= David Rhys Williams =

American Congregational and Unitarian minister and author (1890–1970)

David Rhys Williams (1890 – March 28, 1970) was an American Congregational and Unitarian minister who wrote a Marlovian book called Shakespeare Thy Name Is Marlowe.

==Biography==
Rhys Williams was born in 1890 to David Thomas Williams. In 1919 he participated in the dispute resolution between the International Structural Steel and Iron Workers Union and the Contractors Association of Cleveland, Ohio, where he was a labor arbitrator. During the 1920s and 1930s he joined the League for Industrial Democracy and by 1936 became a member of its local planning committee in Rochester, New York. In 1928 he left the Third Unitarian Church of Chicago. He supported Soviet-American relations between 1929 and 1931, probably because his brother, Albert, was a journalist in Russia, and took part in the Open Road to Russia movement. From 1933 to 1934 he was a vice president of the Rochester Torch Club, and a year later became its president, holding that office for a year. From 1936 to 1937 he served as president of the Unitarian Fellowship for Social Justice. In 1938 he was charged with Communism by the Rochester Social Justice Club because of his opposition to the racist and anti-Semitic opinions of Charles Coughlin.

From 1928 to 1958 he served as minister at the First Unitarian Church of Rochester, and continued there as Minister Emeritus until his death. During the 1950s he stood in opposition to Senator Joseph McCarthy and to New York's Feinberg Law (which barred "subversives" from teaching in the state's public schools). Two years later he was given the Champion of the Oppressed award by the Unitarian Fellowship for Social Justice.
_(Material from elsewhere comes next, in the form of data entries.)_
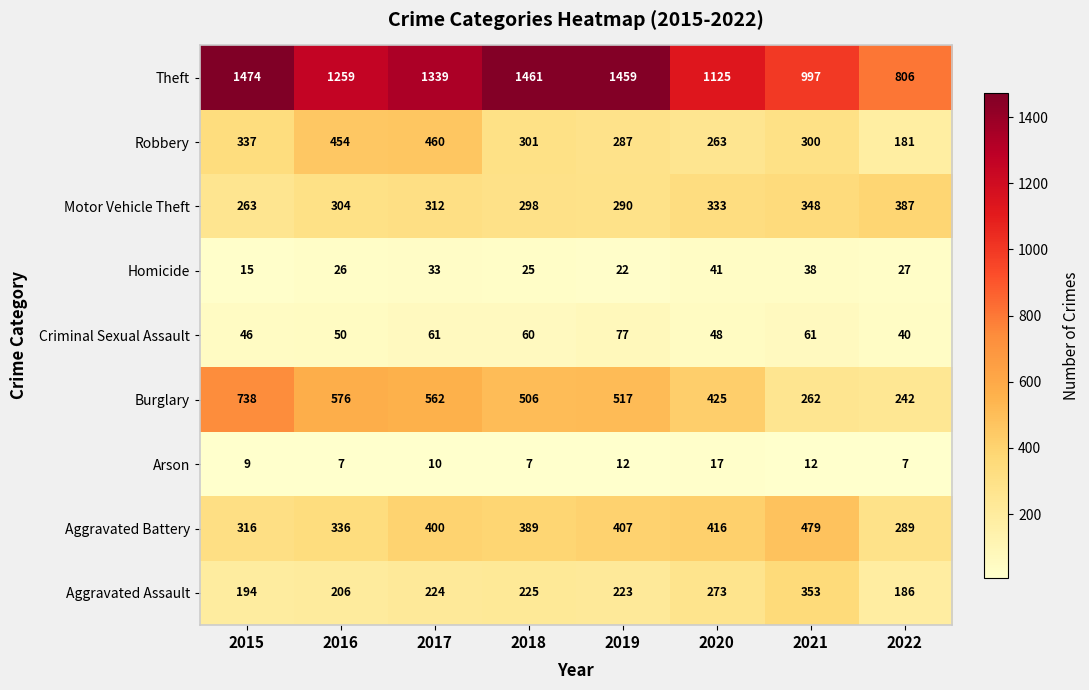

The value of Robbery at 2022 is 37. True or false?

False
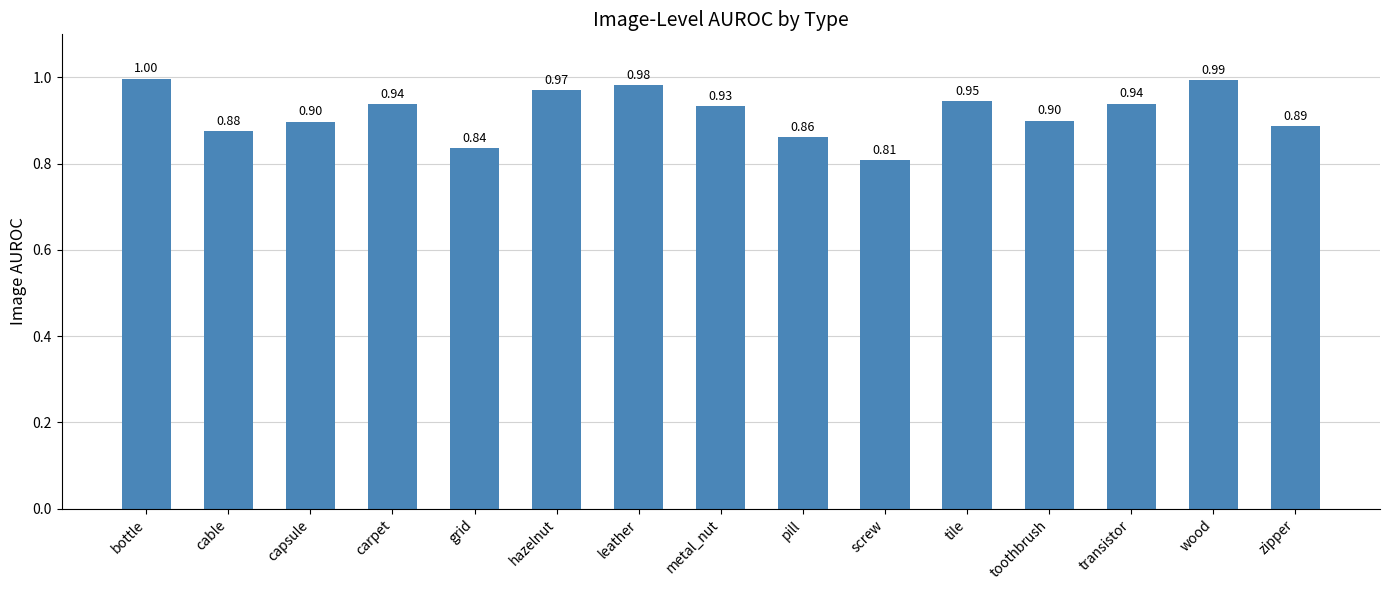

Which label corresponds to the largest value in the chart?

bottle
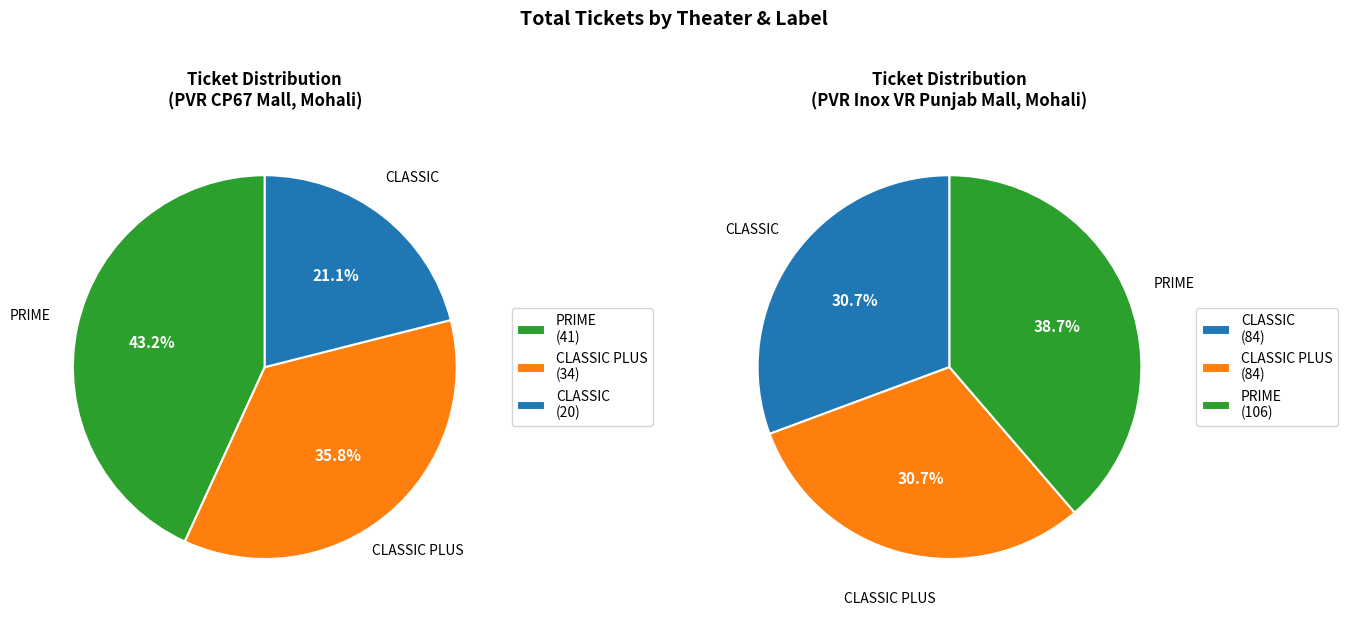

Approximately how many times larger is the value at PVR CP67 CLASSIC PLUS compared to PVR CP67 PRIME?

0.8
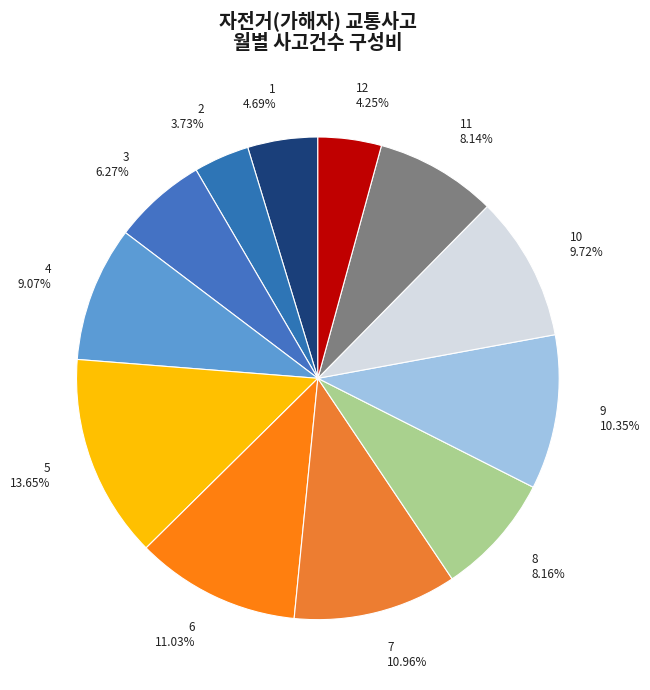

Which category has the smallest portion of the pie?

2 3.73%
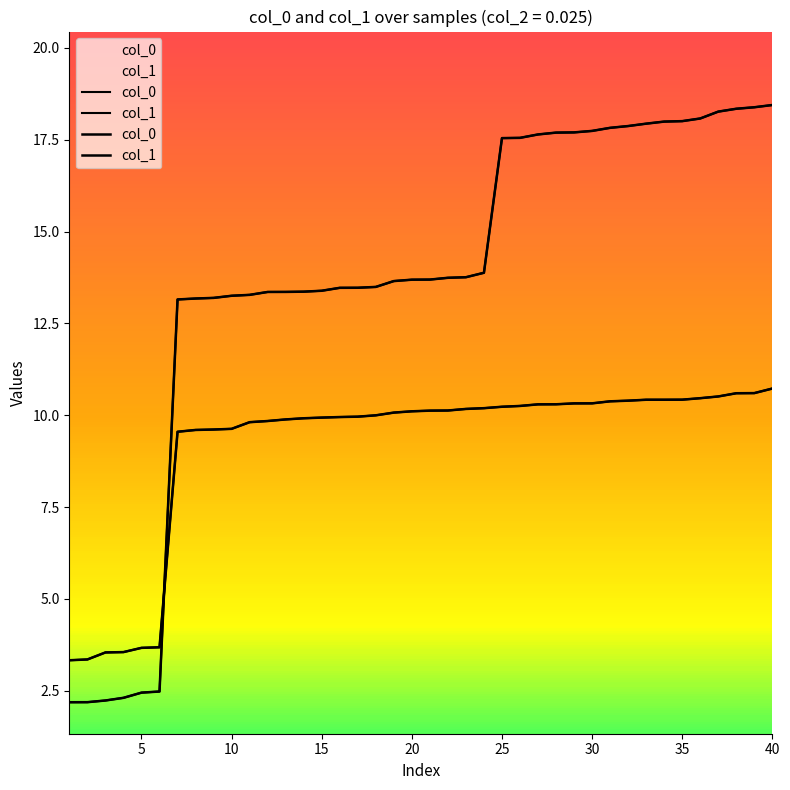

Is it true that col_0 equals 5.2 at 15?

False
He advocated independence for India, Ireland, and the Philippines, and for the Jews to be permitted to settle in Palestine. He also was one of the signers of the Humanist Manifesto and was a member of the World Parliament of Religions. He sponsored the Emergency Committee in Cuba and the Mental Hygiene Society in Monroe County, New York. He supported the abolition of the House Un-American Committee. He was a chairman of the Rochester Committee to Aid Spanish Democracy. He advocated placing Susan B. Anthony in the Hall of Fame, and funding for the Black Affairs Council of the Unitarian Universalist Association.